Por supuesto que se trata de un eufemismo que busca evadir la realidad: ¿o cuando el banco te “adelanta” tres meses de tu nómina bancaria no hablamos de un crédito? Pues claro: tengo la impresión de que Moreno Valle sabe de la necesidad del dinero prestado para impulsar los proyectos de alto impacto, pero busca maquillarlo ante la sociedad atento al viejo apotegma de Melquiades Morales, “gobernador endeudado es gobernador devaluado”, una frase que el oriundo de Serdán siempre esgrimía cada vez que de Finanzas salía la ocurrencia de pedir crédito para financiar supuestamente el desarrollo.

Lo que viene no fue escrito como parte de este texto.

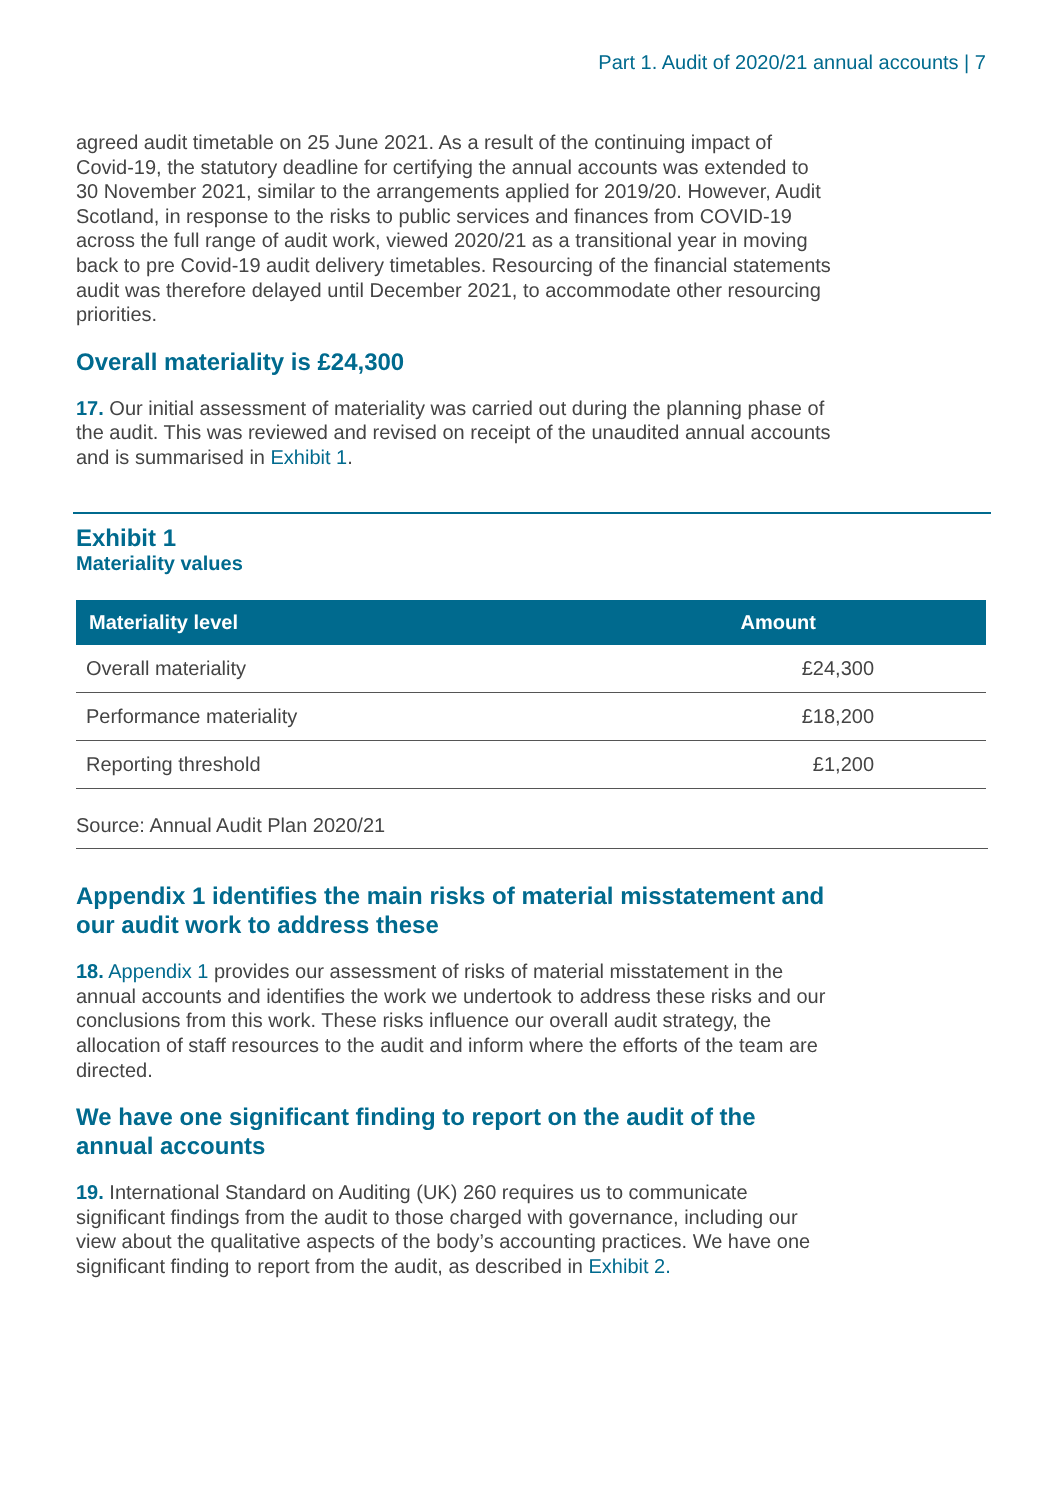Part 1. Audit of 2020/21 annual accounts | 7
agreed audit timetable on 25 June 2021. As a result of the continuing impact of Covid-19, the statutory deadline for certifying the annual accounts was extended to 30 November 2021, similar to the arrangements applied for 2019/20. However, Audit Scotland, in response to the risks to public services and finances from COVID-19 across the full range of audit work, viewed 2020/21 as a transitional year in moving back to pre Covid-19 audit delivery timetables. Resourcing of the financial statements audit was therefore delayed until December 2021, to accommodate other resourcing priorities.
Overall materiality is £24,300
17. Our initial assessment of materiality was carried out during the planning phase of the audit. This was reviewed and revised on receipt of the unaudited annual accounts and is summarised in Exhibit 1.
Exhibit 1
Materiality values
| Materiality level | Amount |
| --- | --- |
| Overall materiality | £24,300 |
| Performance materiality | £18,200 |
| Reporting threshold | £1,200 |
Source: Annual Audit Plan 2020/21
Appendix 1 identifies the main risks of material misstatement and our audit work to address these
18. Appendix 1 provides our assessment of risks of material misstatement in the annual accounts and identifies the work we undertook to address these risks and our conclusions from this work. These risks influence our overall audit strategy, the allocation of staff resources to the audit and inform where the efforts of the team are directed.
We have one significant finding to report on the audit of the annual accounts
19. International Standard on Auditing (UK) 260 requires us to communicate significant findings from the audit to those charged with governance, including our view about the qualitative aspects of the body’s accounting practices. We have one significant finding to report from the audit, as described in Exhibit 2.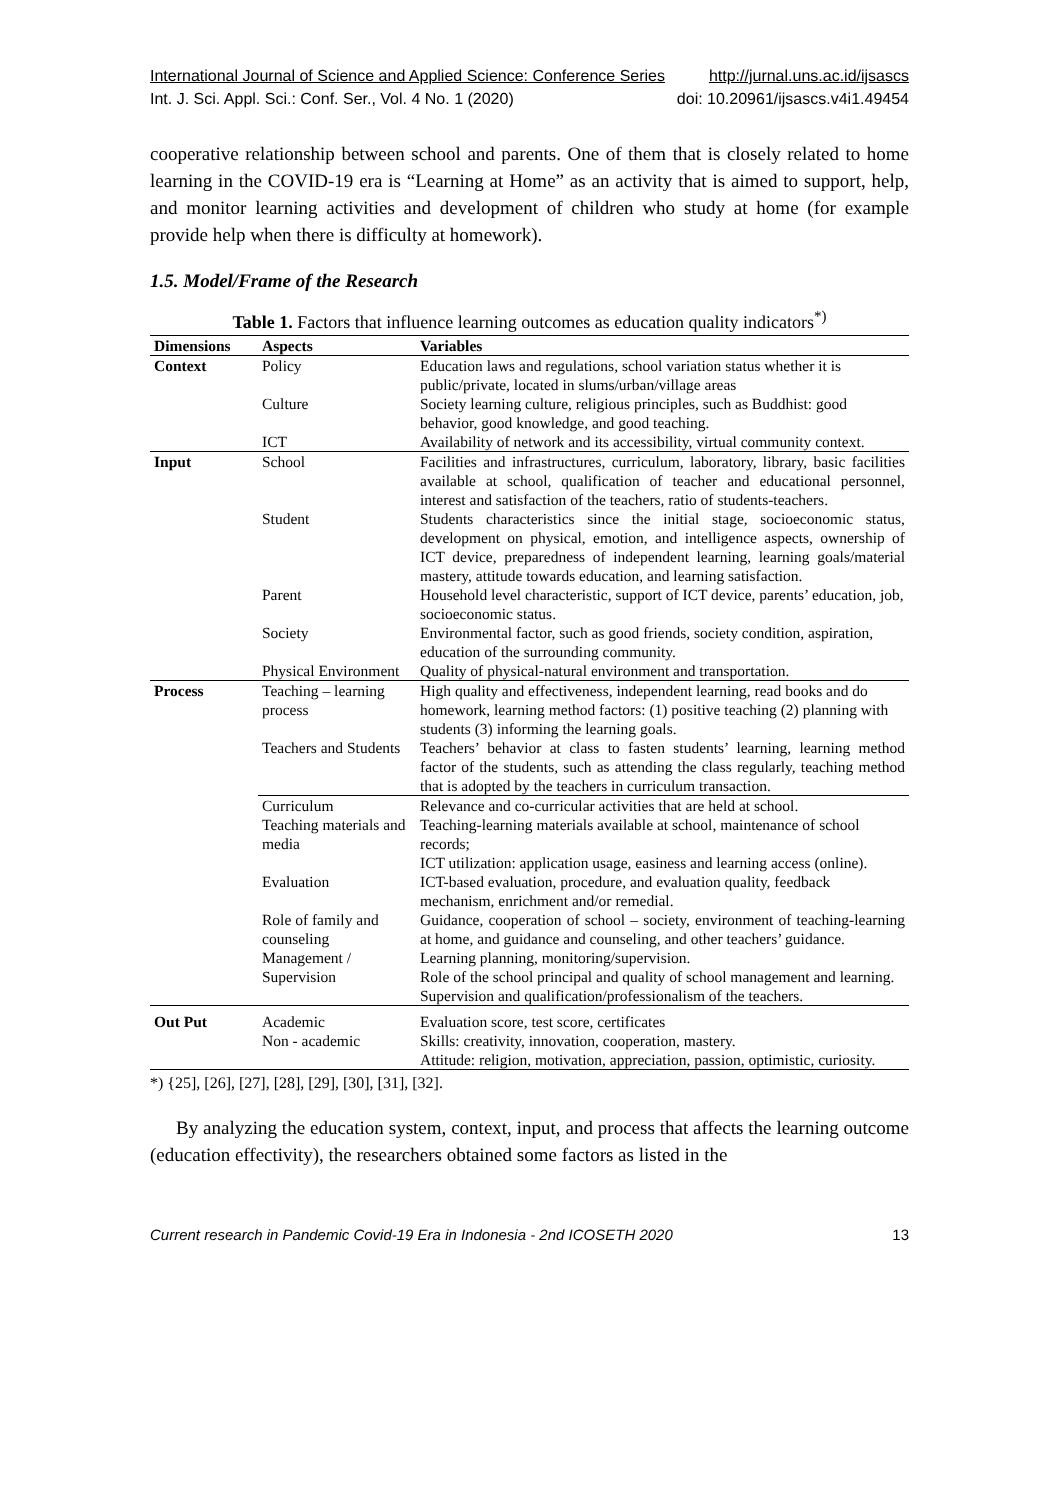International Journal of Science and Applied Science: Conference Series http://jurnal.uns.ac.id/ijsascs
Int. J. Sci. Appl. Sci.: Conf. Ser., Vol. 4 No. 1 (2020) doi: 10.20961/ijsascs.v4i1.49454
cooperative relationship between school and parents. One of them that is closely related to home learning in the COVID-19 era is “Learning at Home” as an activity that is aimed to support, help, and monitor learning activities and development of children who study at home (for example provide help when there is difficulty at homework).
1.5. Model/Frame of the Research
Table 1. Factors that influence learning outcomes as education quality indicators<sup>*)</sup>
| Dimensions | Aspects | Variables |
| --- | --- | --- |
| Context | Policy | Education laws and regulations, school variation status whether it is public/private, located in slums/urban/village areas |
| | Culture | Society learning culture, religious principles, such as Buddhist: good behavior, good knowledge, and good teaching. |
| | ICT | Availability of network and its accessibility, virtual community context. |
| Input | School | Facilities and infrastructures, curriculum, laboratory, library, basic facilities available at school, qualification of teacher and educational personnel, interest and satisfaction of the teachers, ratio of students-teachers. |
| | Student | Students characteristics since the initial stage, socioeconomic status, development on physical, emotion, and intelligence aspects, ownership of ICT device, preparedness of independent learning, learning goals/material mastery, attitude towards education, and learning satisfaction. |
| | Parent | Household level characteristic, support of ICT device, parents’ education, job, socioeconomic status. |
| | Society | Environmental factor, such as good friends, society condition, aspiration, education of the surrounding community. |
| | Physical Environment | Quality of physical-natural environment and transportation. |
| Process | Teaching – learning process | High quality and effectiveness, independent learning, read books and do homework, learning method factors: (1) positive teaching (2) planning with students (3) informing the learning goals. |
| | Teachers and Students | Teachers’ behavior at class to fasten students’ learning, learning method factor of the students, such as attending the class regularly, teaching method that is adopted by the teachers in curriculum transaction. |
| | Curriculum | Relevance and co-curricular activities that are held at school. |
| | Teaching materials and media | Teaching-learning materials available at school, maintenance of school records; ICT utilization: application usage, easiness and learning access (online). |
| | Evaluation | ICT-based evaluation, procedure, and evaluation quality, feedback mechanism, enrichment and/or remedial. |
| | Role of family and counseling | Guidance, cooperation of school – society, environment of teaching-learning at home, and guidance and counseling, and other teachers’ guidance. |
| | Management / Supervision | Learning planning, monitoring/supervision. Role of the school principal and quality of school management and learning. Supervision and qualification/professionalism of the teachers. |
| Out Put | Academic Non - academic | Evaluation score, test score, certificates Skills: creativity, innovation, cooperation, mastery. Attitude: religion, motivation, appreciation, passion, optimistic, curiosity. |
*) {25], [26], [27], [28], [29], [30], [31], [32].
By analyzing the education system, context, input, and process that affects the learning outcome (education effectivity), the researchers obtained some factors as listed in the
Current research in Pandemic Covid-19 Era in Indonesia - 2nd ICOSETH 2020 13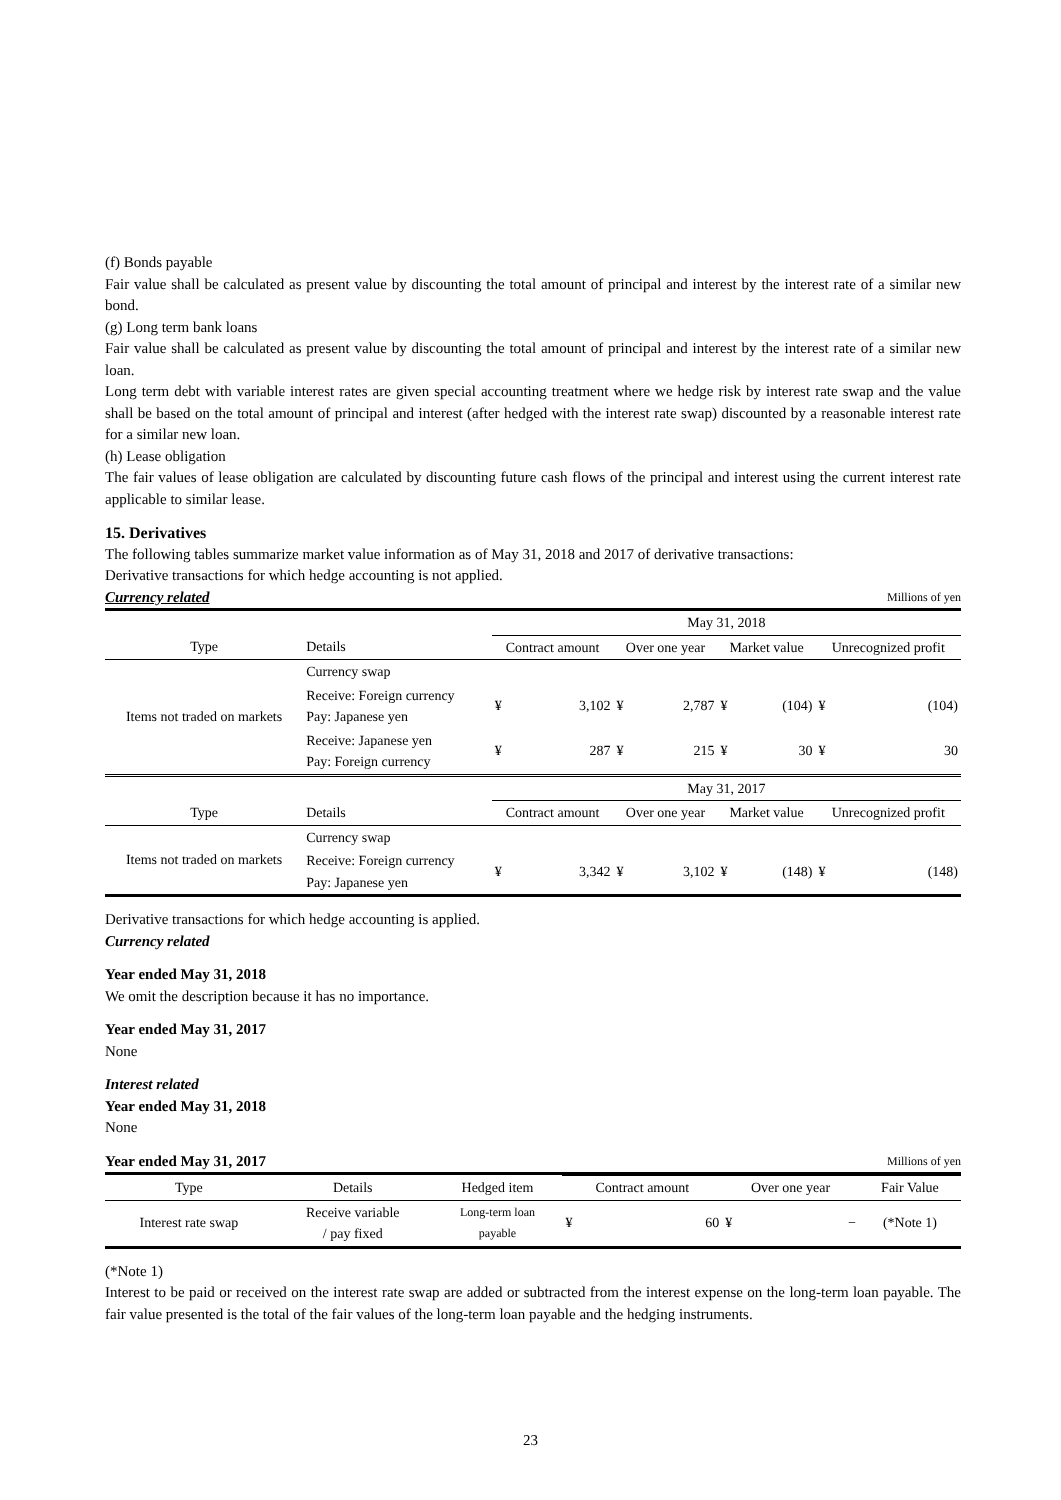(f) Bonds payable
Fair value shall be calculated as present value by discounting the total amount of principal and interest by the interest rate of a similar new bond.
(g) Long term bank loans
Fair value shall be calculated as present value by discounting the total amount of principal and interest by the interest rate of a similar new loan.
Long term debt with variable interest rates are given special accounting treatment where we hedge risk by interest rate swap and the value shall be based on the total amount of principal and interest (after hedged with the interest rate swap) discounted by a reasonable interest rate for a similar new loan.
(h) Lease obligation
The fair values of lease obligation are calculated by discounting future cash flows of the principal and interest using the current interest rate applicable to similar lease.
15. Derivatives
The following tables summarize market value information as of May 31, 2018 and 2017 of derivative transactions:
Derivative transactions for which hedge accounting is not applied.
Currency related Millions of yen
| | | May 31, 2018 | | | | | | | |
| Type | Details | Contract amount | | Over one year | | Market value | | Unrecognized profit | |
| Items not traded on markets | Currency swap | | | | | | | | |
| | Receive: Foreign currency Pay: Japanese yen | ¥ | 3,102 | ¥ | 2,787 | ¥ | (104) | ¥ | (104) |
| | Receive: Japanese yen Pay: Foreign currency | ¥ | 287 | ¥ | 215 | ¥ | 30 | ¥ | 30 |
| | | May 31, 2017 | | | | | | | |
| Type | Details | Contract amount | | Over one year | | Market value | | Unrecognized profit | |
| Items not traded on markets | Currency swap | | | | | | | | |
| | Receive: Foreign currency Pay: Japanese yen | ¥ | 3,342 | ¥ | 3,102 | ¥ | (148) | ¥ | (148) |
Derivative transactions for which hedge accounting is applied.
Currency related
Year ended May 31, 2018
We omit the description because it has no importance.
Year ended May 31, 2017
None
Interest related
Year ended May 31, 2018
None
Year ended May 31, 2017 Millions of yen
| Type | Details | Hedged item | Contract amount | | Over one year | | Fair Value |
| Interest rate swap | Receive variable / pay fixed | Long-term loan payable | ¥ | 60 | ¥ | − | (*Note 1) |
(*Note 1)
Interest to be paid or received on the interest rate swap are added or subtracted from the interest expense on the long-term loan payable. The fair value presented is the total of the fair values of the long-term loan payable and the hedging instruments.
23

Todos los partidos, unánimemente, aprobaron la solicitud de deuda por casi 8 mil millones de pesos. No debe ser tan mala idea entonces. Desconcierta, sin embargo, que todos recurran al mismo argumento: el crédito es una palanca para financiar el desarrollo. Yo diría que algunas veces sí, y otras no. Lo es cuando el dinero se utiliza en fines correctos, una experiencia inédita en la historia nacional. López Portillo endeudó al país cuando sentía que estaba llamado a administrar la riqueza petrolera. En tiempos de Zedillo se avalaron más de 90 mil millones de dólares para rescatar a los bancos tras el desastre del Fobaproa, pero más tarde nos enteramos que costeamos las empresas quebradas de los privilegiados. Todavía seguimos pagando. Y qué decir de Mario Marín, quien nos endosó poco más de 6 mil millones de pesos que nadie sabe todavía en qué fueron ocupados. Y en ese momento, el oficialismo en turno avaló las peticiones de deuda. Después vino el arrepentimiento. Pero su momento, todos aplaudieron como focas.


Los créditos, por sí mismos, no generan desarrollo. Pueden ser una palanca para impulsar una empresa o una sociedad, pero también para quebrarla. Marín dilapidó el dinero en obras inútiles y caras, así como en pagar sueldos que trabajan para el proyecto transexenal encarnado en Javier López Zavala. El dinero se evaporó. 20 mil millones de pesos parece ya una cantidad peligrosa de manejar, pese a los 55 mil que recibe fijos la entidad. Lo más preocupante es que nunca, nadie, explicó en qué se gastará la tremenda millonada aprobada por el Congreso de 8 mil millones de pesos. Muchísimo dinero para que luego estemos chillando como con López Portillo, Zedillo o Mario Marín.